The absence of your mortality not only removes your fear of the absolute end, but it seems to have cleared away the worries and emotions that encumber transient beings. You have a clarity about your purpose that I, for one, could never achieve because my feelings invariably complicate matters.
–Dak’kon, the githzerai
This is likely the final book that TSR will release based on its Dungeons and Dragons Planescape role-playing setting. The reason I say that is due to the fact that they canned the setting last year, and from the few rumors I’ve heard are bound and determined to sweep it under the mat. I view that as a shame, because I was a big fan of Planescape.
The setting is the Multiverse. Every world, everywhere that we view as “normal” (at least for a fantasy setting) is set in the Prime Material plane. This is where TSR has their Forgotten Realms, their Greyhawk, and their Dragonlance worlds placed. However, the Multiverse also holds the Inner planes, which have realities defined by the four classical elements and a combination of each, and the Outer planes, realities defined by belief and morality. Order and Chaos, Good and Evil aren’t just concepts on the Outer planes-they’re ways of life. And in the center of it all (although characters of the setting would laugh at the idea of a place being at the center of it all), is a city called Sigil. This is where devils and demons can be walking down the same street as angels and not get into mortal combat-although neither group is friendly to the others.
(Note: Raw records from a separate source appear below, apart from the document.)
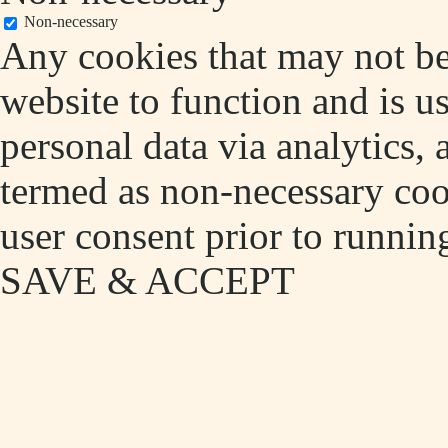
Non-necessary
Any cookies that may not be 
website to function and is us
personal data via analytics,
termed as non-necessary cook
user consent prior to runnin
SAVE & ACCEPT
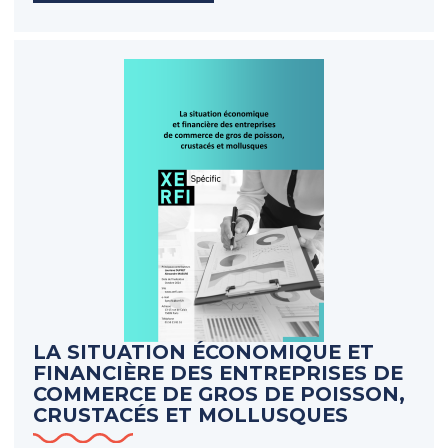
LA SITUATION ÉCONOMIQUE ET
FINANCIÈRE DES ENTREPRISES DE
COMMERCE DE GROS DE POISSON,
CRUSTACÉS ET MOLLUSQUES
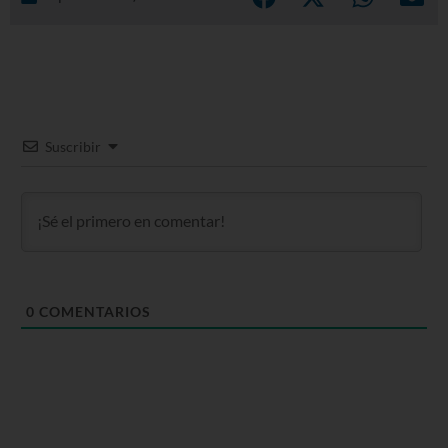
Suscribir
0
COMENTARIOS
Sigil is unique because every door, every window, every arch, every bounded space could be a portal to somewhere else…if you have a key. There are a large number of Factions that would like to claim they rule this city, but the real power is the Lady of Pain-an enigmatic being who controls the portals, and bars gods from entering-yet she is not a god herself (at least, that’s the theory).
Planescape books have really gotten mixed reviews from the role-playing community. The Blood Wars trilogy wasn’t worth the paper it was printed on (I’m not going to review those-my review could be summed up in three words-“Don’t get them”-even if somebody’s giving them to you for free), and Pages of Pain was…well, interesting. I’m not reviewing that either, unless there’s requests for it. Others have probably beaten me to it, though, and you’d be better off reading those reviews. So it was with some concern that I picked up Torment.
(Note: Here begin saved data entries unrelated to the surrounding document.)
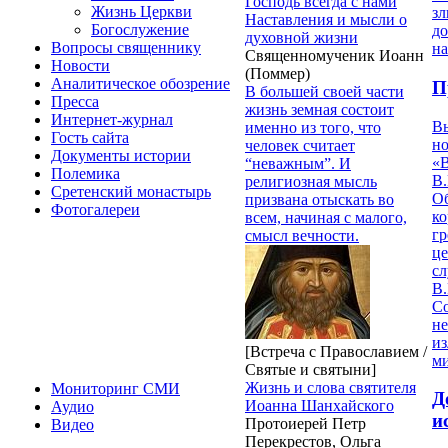
Господь всегда с нами
Жизнь Церкви
з
Наставления и мысли о
Богослужение
д
духовной жизни
Вопросы священнику
на
Cвященномученик Иоанн
Новости
(Поммер)
Аналитическое обозрение
П
В большей своей части
Пресса
жизнь земная состоит
Интернет-журнал
В
именно из того, что
Гость сайта
но
человек считает
Документы истории
«
“неважным”. И
Полемика
В.
религиозная мысль
Сретенский монастырь
О
призвана отыскать во
Фотогалереи
ко
всем, начиная с малого,
гр
смысл вечности.
це
с
В.
С
не
из
[Встреча с Православием /
м
Святые и святыни]
Жизнь и слова святителя
Мониторинг СМИ
Д
Иоанна Шанхайского
Аудио
и
Протоиерей Петр
Видео
Перекрестов, Ольга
Torment is based on a computer game of the same name. However, it has about as much in common with the game as the movie The Lost World had to do with Michael Crichton’s book of the same name. The names of the characters are the same and perhaps the basic plot, but that might be it. So if you’ve played the game, don’t expect the book just to be a recitation of the game. I’m not going to point out the differences, since I review books, not games.
The protagonist is a rather unique individual in a city of unique individuals. He wakes up in the Mortuary, where the folk of Sigil bring all the dead bodies. He has no idea of his name, where he is, how he got here, and such. His sole companion is a floating skull with attitude (at least to start with). He does discover quickly, however, that he is an immortal. He can die-but he doesn’t stay that way. His mind, however, seems to take a beating when he does. The story goes along as he tries to piece together who he is, how he became immortal-and why he’s wanted by the Harmonium, the city’s equivalent of the cops.
The cast of supporting characters are interesting, although we really don’t get to know them too much (I’ll address why I think so in a moment).. Dak’kon is probably the most fleshed out of the group, as a humanoid githzerai, and an exile from his people and his Faction. Morte, the floating skull, remains a mystery throughout the book, and Annah the fiendling is just kind of there. I really want to say this was a great book…but I can’t.
The reason: the pacing. To be completely honest, the book seemed rushed. I suspect this is because the authors tried to hit all the major points of the computer game-and it was a pretty long and involved game. To put all that into a single paperback novel likely required some patchwork. To add insult to injury, it did leave room to write a follow up novel-which will probably never happen, since TSR is scrapping Planescape. (It makes me wonder if the novelization of Balder’s Gate read like this. Hmm, maybe another review brewing….)
If fans of the Planescape RPG are hoping Torment will get the line resurrected, then they’d better think again. Of course, reviews of the computer game are much kinder than this review, which might do the job. If you’re given a choice between buying the book or the game, and all other things being equal…go with the game. It has far more depth to it. If you’re looking for a great Planescape book…better go with Pages of Pain.